TLDR:
- Wintermute confirms long-term funds are buying BTC in OTC tranches with an 18-month price outlook.
- BTC and ETH ETFs shed nearly $2B in combined outflows over ten days, the longest streak since launch.
- Wintermute places key BTC downside support between $60,000 and $65,000 amid summer weakness.
- Crypto missed two straight weeks of the equity rally as AI earnings drove rotation into Nasdaq stocks.
Crypto market maker Wintermute reports that long-term funds have begun accumulating Bitcoin through OTC desks in tranches, even as spot prices sit near $72,000.
The firm’s June 1 market update says these buyers see current levels as attractive on an 18-month horizon. The move comes as BTC and ETH ETFs recorded nearly $2 billion in combined outflows over ten days, marking the longest redemption streak since their launch.
BTC OTC Desks Record Quiet Accumulation From Long-Duration Holders
BTC OTC activity is picking up from longer-term oriented funds, Wintermute confirmed in its weekly update. The firm stated that it is “seeing longer-term holders start to TWAP into the market through the OTC desk, with no appetite to call the exact bottom but a view that these levels look attractive on an 18-month basis.”
The move comes in tranches rather than single large orders, a method that avoids moving spot price.
Wintermute placed key downside support between $60,000 and $65,000. That range represents the floor longer-term holders appear to be referencing when sizing their positions.
The firm described the setup as “relatively weak into the summer months” but noted the underlying cycle looks more like a reset than a structural breakdown.
The OTC accumulation stands in contrast to what is happening in the ETF market.

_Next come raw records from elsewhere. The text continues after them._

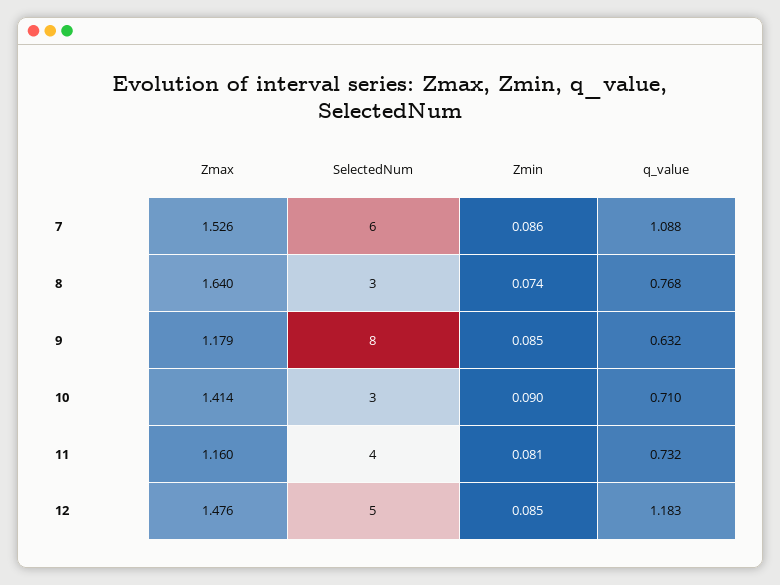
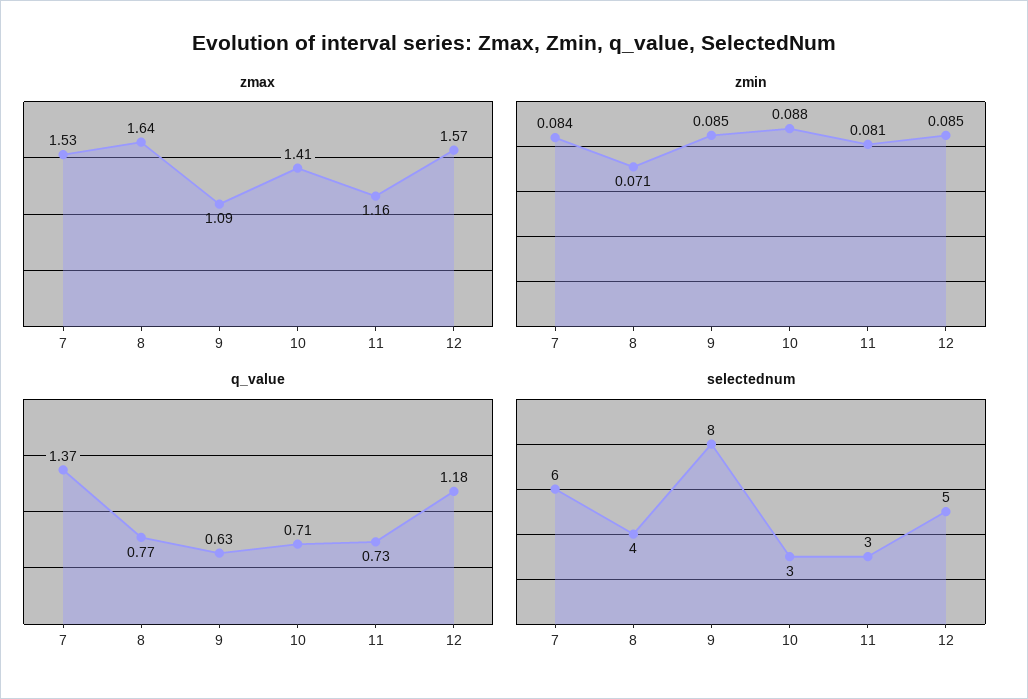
  {
    "Zmax": {
      "7": 1.526,
      "8": 1.64,
-     "9": 1.179,
+     "9": 1.09,
      "10": 1.414,
      "11": 1.16,
-     "12": 1.476
+     "12": 1.57
    },
    "SelectedNum": {
      "7": 6,
-     "8": 3,
+     "8": 4,
      "9": 8,
      "10": 3,
-     "11": 4,
+     "11": 3,
      "12": 5
    },
    "Zmin": {
-     "7": 0.086,
+     "7": 0.084,
-     "8": 0.074,
+     "8": 0.071,
      "9": 0.085,
-     "10": 0.09,
+     "10": 0.088,
      "11": 0.081,
      "12": 0.085
    },
    "q_value": {
-     "7": 1.088,
+     "7": 1.37,
      "8": 0.768,
      "9": 0.632,
      "10": 0.71,
      "11": 0.732,
      "12": 1.183
    }
  }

BTC spot ETFs recorded approximately $1.4 billion in outflows during the most recent week, extending the longest redemption streak since their launch.
ETH ETFs shed around $240 million over the same period. Between May 20 and May 29, combined BTC and ETH ETF outflows reached nearly $2 billion.
Strategy, the largest corporate Bitcoin holder, began selling during this window as well. That development added to bearish sentiment across crypto-native circles.
Wintermute noted that “the bid that carried BTC from $70k to $80k in April is gone,” with the marginal dollar now sitting in Nvidia, Dell, and small-cap equities instead.
Crypto Sits Out the Equity Rally as Macro Pressure Persists
Wintermute noted that crypto has now missed two consecutive weeks of the broader risk-asset rally. The firm said “the risk-on rotation went into Nasdaq and the Russell 2k” while crypto, described as “the most risk-sensitive cross-asset class, got skipped.” The S&P 500 logged its ninth straight green week, gaining 1.9%, while the Nasdaq rose 8% on the month.
The macro backdrop explains part of the divergence. April PCE printed at 3.8% headline, with core rising to 3.3%. The bond market is pricing a 35–40% probability of a rate hike before year-end.
Wintermute flagged that “it’s not unthinkable to see stagflation and double dip inflation pop up again in Q3,” particularly with AI-driven demand keeping the broader economy hot.
Equities are climbing through that backdrop on the strength of an AI earnings story. Wintermute observed that “equities aren’t rallying because the macro improved — they’re rallying because AI earnings keep printing and the market is choosing to look through everything else.” Crypto has no equivalent narrative, leaving it fully exposed to the same headwinds the equity market is bypassing.
Near-term catalysts include Wednesday’s CPI and PPI data and the Monday launch of CME Nasdaq crypto index futures.
Wintermute identified ETF flows as the key metric to watch, noting that “sustained inflows marked the institutional return in April” and that their continued absence is “what’s keeping spot heavy.”